Early Stage Companies Raise Most Funds in a Decade
The second quarter of the year was a banner one for early-stage companies seeking venture capital funding, according to a report released today. But overall fundraising is down compared with the same time last year, and the biotech and clean-tech industries continue to struggle.
The good news: More early-stage companies raised venture capital in the last quarter than since the beginning of 2001, during the last tech boom, the latest MoneyTree Report from PricewaterhouseCoopers and the National Venture Capital Association (NVCA) shows. $2.1 billion went into 410 early-stage deals. Overall, $7 billion went into 898 deals.

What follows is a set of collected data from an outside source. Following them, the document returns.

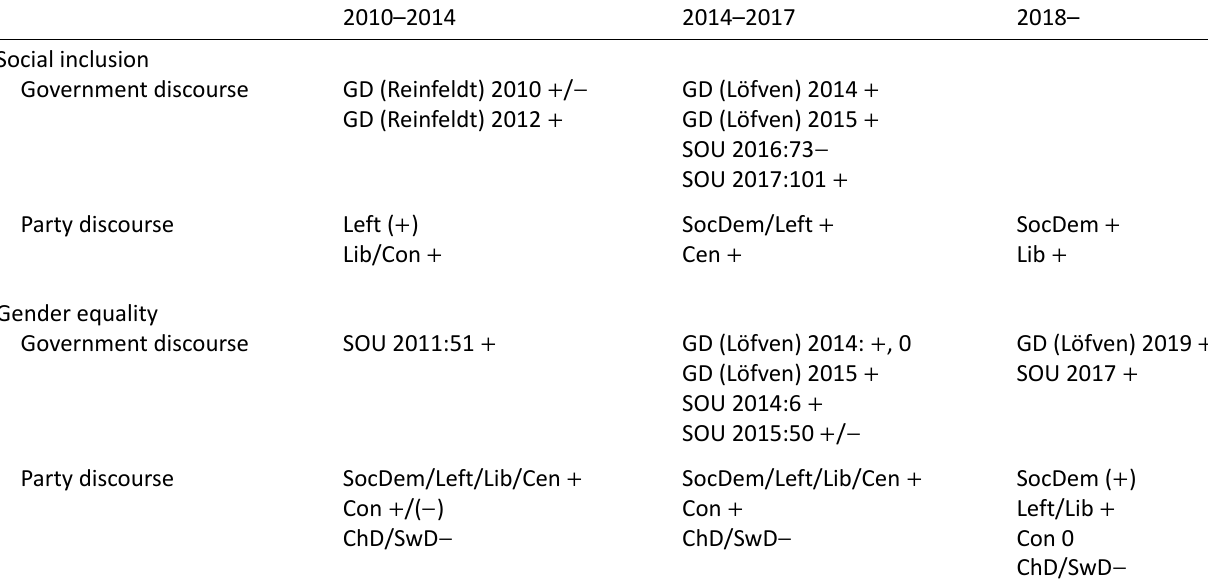
Table 2. Overview of government and party discourses regarding parental leave in Sweden during the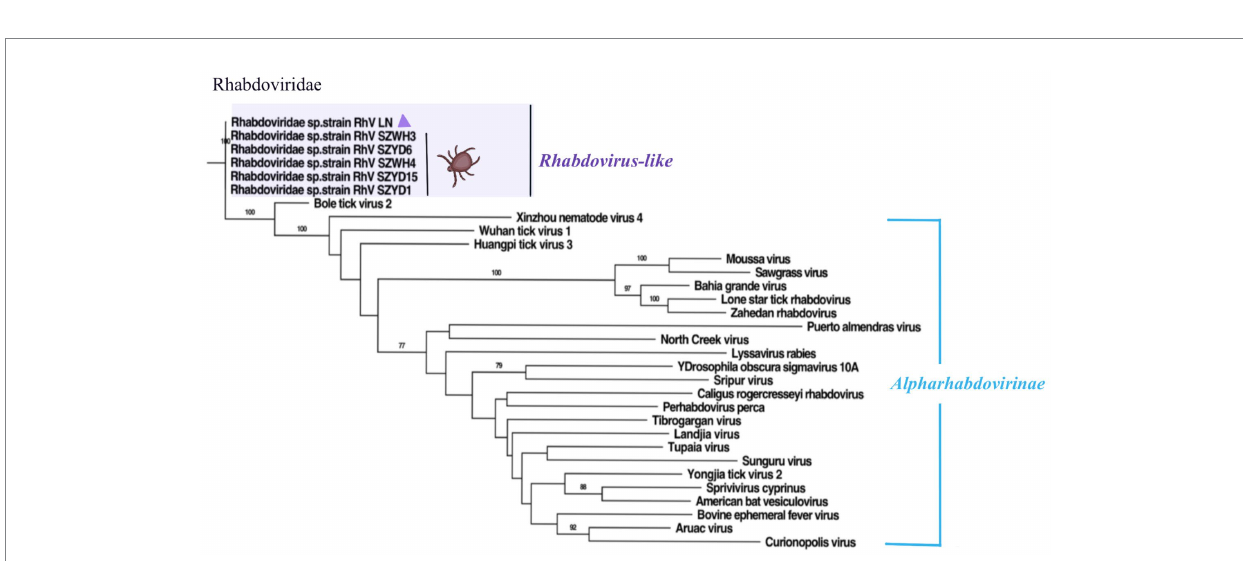
FIGURE 5 Phylogenetic trees of RhV/LN (340 aa) based on RdRp of members within Rhabdoviridae. Nodes with bootstrap values >70 are noted. Scale bars indicate substitutions per site. Animal icons represent host species. Purple triangles-marked strains were found in this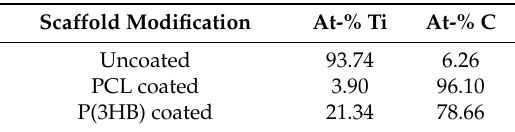
Table 3. Energy-dispersive X-ray (EDX) data on surface composition (atomic percentage (At-%) for the relevant elements titanium (Ti) and carbon (C)) of the coated porous titanium scaffolds.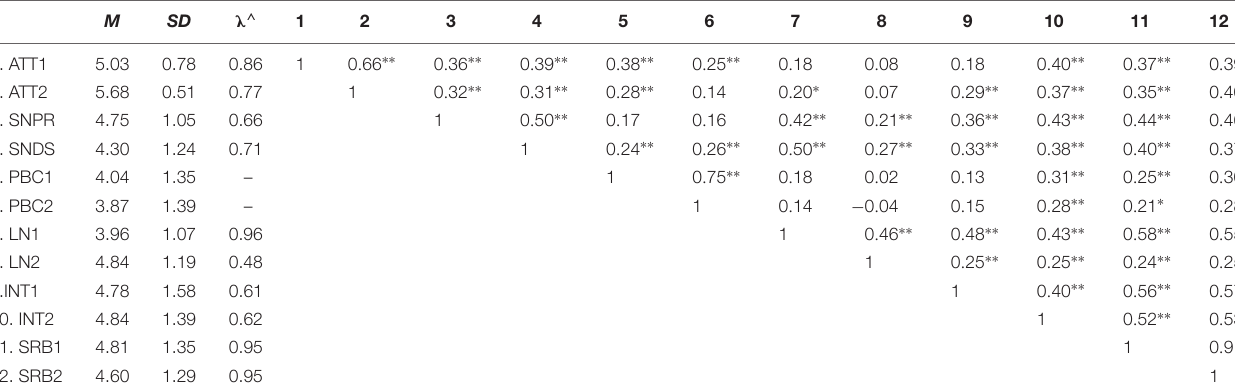
TABLE 3 | Means ( M ), standard deviations ( SD ), standardized structural coefficients ( λ ), and Pearson’s correlations for measures of recycling attitudes (ATT), subjective norms (SN), PBC, local n o rms (LN), intentions (INT), and self-reported behavior (SRB), used in the test of the measurement model on sample 2 ( N =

The companies that did the best were in the less capital-intensive software and Internet sector. The biotech industry, with $697 million going into 90 deals overall, hit its lowest quarterly total in nearly a decade. The number of clean technology deals dropped 28 percent from the previous quarter, to 55 deals. More than a third of the total money invested in cleantech companies went into $100 million-plus bets on later-stage funding rounds for Fisker Automotive, Harvest Power, and Bloom Energy—the largest three deals across all industries in the last few months.
Many VC firms, especially smaller ones, have struggled throughout the economic downturn, which has made them more risk-averse. “The concentration of venture capital dollars in the hands of fewer firms will increasingly dictate the flow of investment,” said Mark Heesen, president of the NVCA, in a press release. Right now, that means continued capital for IT companies, in particular, he noted. Higher-risk investments in life sciences and clean-tech are still difficult for VCs to touch.